> **YOUR TASK**
Nothing before the line containing "List each element's" should appear; please restate that line and every later line word for word through the end of the listing.

-*-

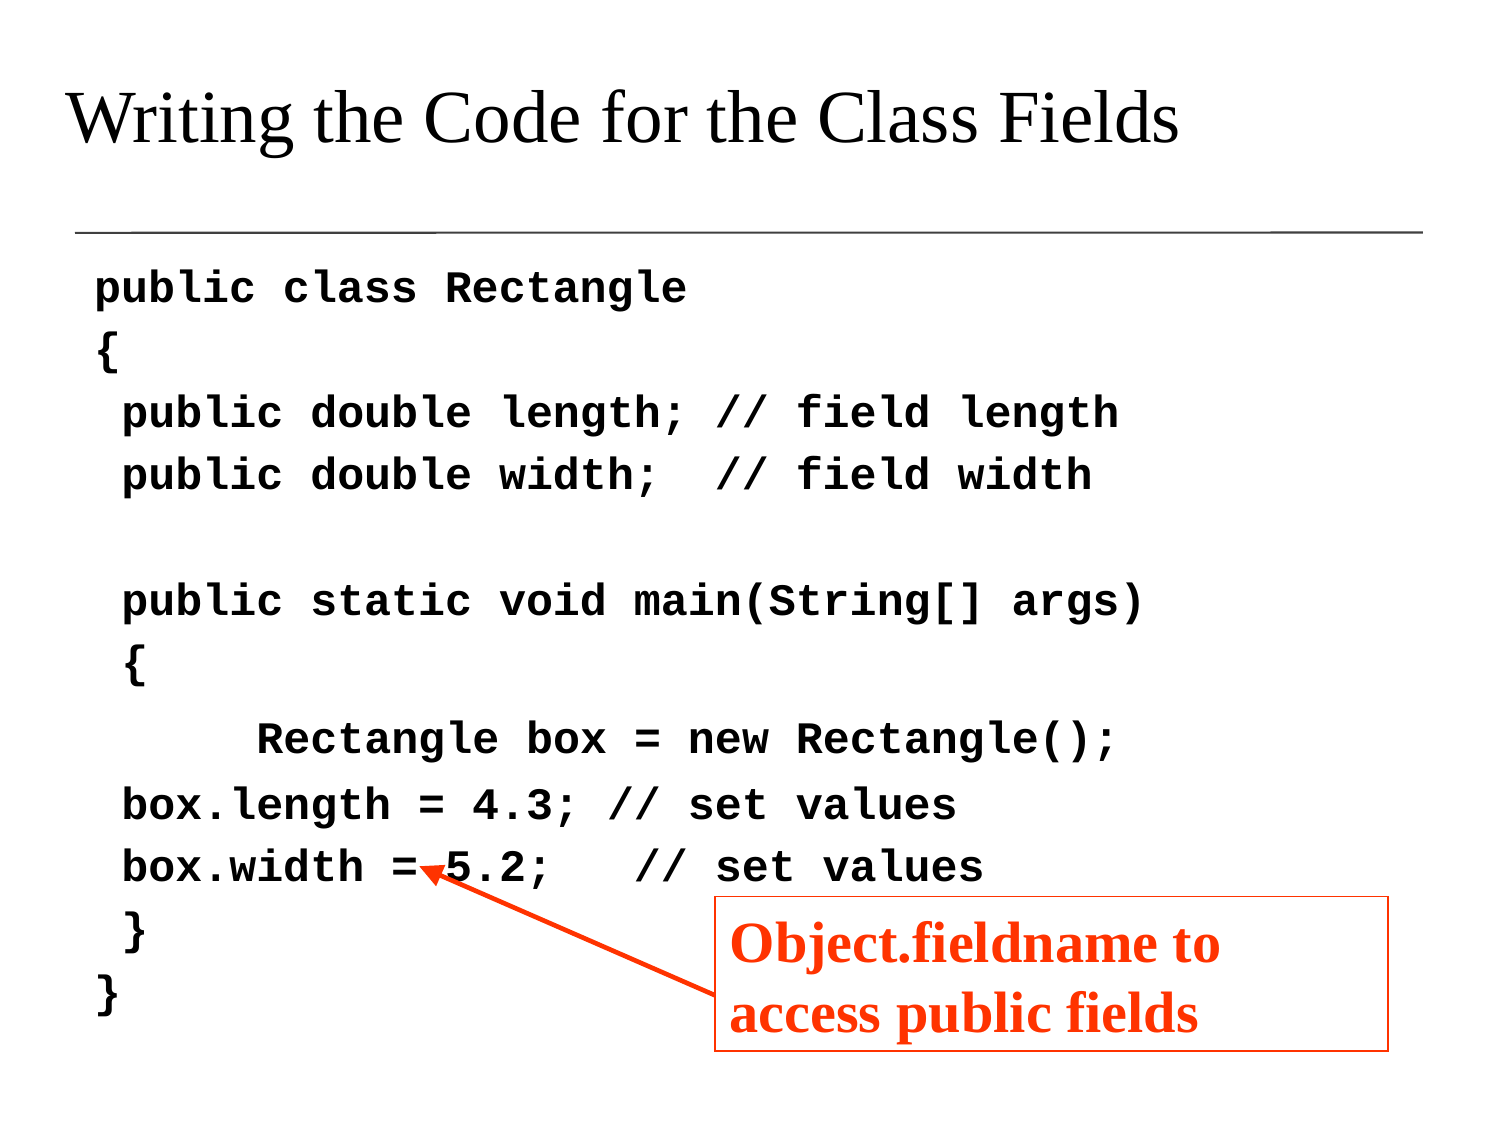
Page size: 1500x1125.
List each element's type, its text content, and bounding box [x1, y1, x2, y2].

list public class Rectangle { public double length; // field length public double width; // field width public static void main(String[] args) { Rectangle box = new Rectangle(); box.length = 4.3; // set values box.width = 5.2; // set values } } [79, 255, 1425, 1032]
title Writing the Code for the Class Fields [50, 24, 1325, 213]
text_box Object.fieldname to access public fields [714, 896, 1389, 1052]
text_box [419, 865, 716, 996]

-*-

> **RESPONSE TO THE EXERCISE**
List each element's type, its text content, and bounding box [x1, y1, x2, y2].

list public class Rectangle { public double length; // field length public double width; // field width public static void main(String[] args) { Rectangle box = new Rectangle(); box.length = 4.3; // set values box.width = 5.2; // set values } } [79, 255, 1425, 1032]
title Writing the Code for the Class Fields [50, 24, 1325, 213]
text_box Object.fieldname to access public fields [714, 896, 1389, 1052]
text_box [419, 865, 716, 996]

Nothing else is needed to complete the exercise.